Я никогда не понимал, как можно, например, строить мизансцену, исходя из каких-либо произведений живописи. Это значит создавать ожившую живопись, а следовательно убивать кинематограф.
Мизансцена выражает не мысли, она выражает жизнь.
Все так называемые «режиссерские находки» — двусмысленность. Эти находки — враг режиссуры, и в мизансцене, и в монтаже, и в способе съемки, короче, во всем. Зритель относится к этим «находкам» как к системе иероглифов, стремится расшифровать все «подсказки». И зритель уже требует не просто символов, но чтобы еще и легко читался этот символ. А режиссер в этой ситуации выступает в роли руководителя, который жестко ведет зрителя по фильму, указывая, что вот на это надо смотреть такими глазами, а на это — такими. Короче, режиссер — в качестве поводыря. Эдакий «перст указующий». Этот режиссер-поводырь и есть тот коммерческий режиссер, к которому призывает сейчас наше коммерческое кино, по, увы, это глас вопиющего в пустыне, потому что это очень трудно. Однако, речь не о том.
Этот режиссер-поводырь создает не искусство, а некую игру в поддавки. Но тем не менее коммерческое кино существует и одним из основных средств его «выразительности» являются «режиссерские находки».

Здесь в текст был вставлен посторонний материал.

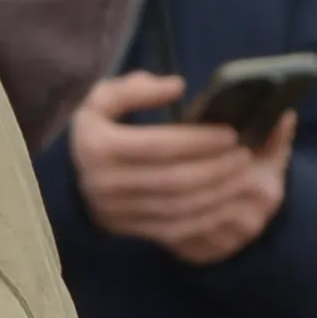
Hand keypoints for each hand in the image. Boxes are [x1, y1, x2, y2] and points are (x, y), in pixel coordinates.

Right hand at [67, 72, 294, 266]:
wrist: (71, 176)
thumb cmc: (98, 130)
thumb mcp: (103, 98)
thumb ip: (136, 88)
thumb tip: (177, 87)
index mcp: (99, 146)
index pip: (159, 145)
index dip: (198, 141)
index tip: (230, 133)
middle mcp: (105, 183)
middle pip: (174, 179)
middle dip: (216, 168)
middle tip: (245, 154)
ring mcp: (117, 211)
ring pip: (179, 207)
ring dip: (218, 193)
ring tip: (243, 175)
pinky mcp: (129, 230)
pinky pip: (175, 229)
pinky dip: (206, 217)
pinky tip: (226, 201)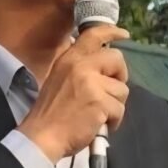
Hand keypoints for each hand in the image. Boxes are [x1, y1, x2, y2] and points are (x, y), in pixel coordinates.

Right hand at [18, 25, 129, 161]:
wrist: (42, 136)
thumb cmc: (51, 112)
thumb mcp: (59, 79)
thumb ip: (79, 69)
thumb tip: (103, 68)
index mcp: (70, 59)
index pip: (93, 35)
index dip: (112, 32)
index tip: (124, 34)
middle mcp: (81, 66)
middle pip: (117, 60)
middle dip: (120, 76)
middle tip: (111, 91)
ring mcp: (92, 83)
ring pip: (121, 89)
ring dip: (115, 105)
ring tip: (99, 114)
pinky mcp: (100, 102)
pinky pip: (120, 109)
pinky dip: (114, 120)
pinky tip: (100, 125)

Брессон дальше всех от такого «стиля». Он превращается в своих картинах в демиурга, в создателя какого-то мира, который почти уже превращается в реальность, поскольку там нет ничего, где бы вы могли обнаружить искусственность, нарочитость, или нарушение какого-то единства. У него все стирается уже почти до невыразительности. Это выразительность, доведенная до такой степени четкости и лаконизма, что она перестает быть выразительной.
Никогда не следует забывать, что приемы художника не должны быть заметны в его произведении. Во всяком случае, такое требование для себя я считаю обязательным. И иногда очень сожалею о некоторых сценах и кадрах, не отвечающих этому принципу, но по тем или иным причинам оставленных в моих картинах. Например, сейчас я бы с удовольствием выбросил из «Зеркала», из сцены с петухом, крупный план героини, снятый рапидом в 90 кадров в искаженном, неестественном освещении. Благодаря такому воспроизведению жизнь образа на экране оказывается замедленной, у зрителя даже возникает ощущение раздвижения временных рамок. Мы как бы погружаем зрителя в состояние героини, тормозим какое-то мгновение этого состояния, специально акцентируем его. Сейчас я думаю, что все это очень плохо. Плохо потому, что благодаря такому решению сцена приобретает чисто литературный смысл. Мы деформируем лицо актрисы как бы действуя вместо нее. Мы педалируем нужную нам эмоцию, и в результате возникает впечатление, что актриса в этом эпизоде играет нарочито, «пережимает». Между тем она тут ни при чем, описанное впечатление возникло целиком по вине режиссера. Ее состояние оказалось для зрителей слишком «разжеванным», легко читаемым, тогда как его надо было погрузить в атмосферу некоторой таинственности.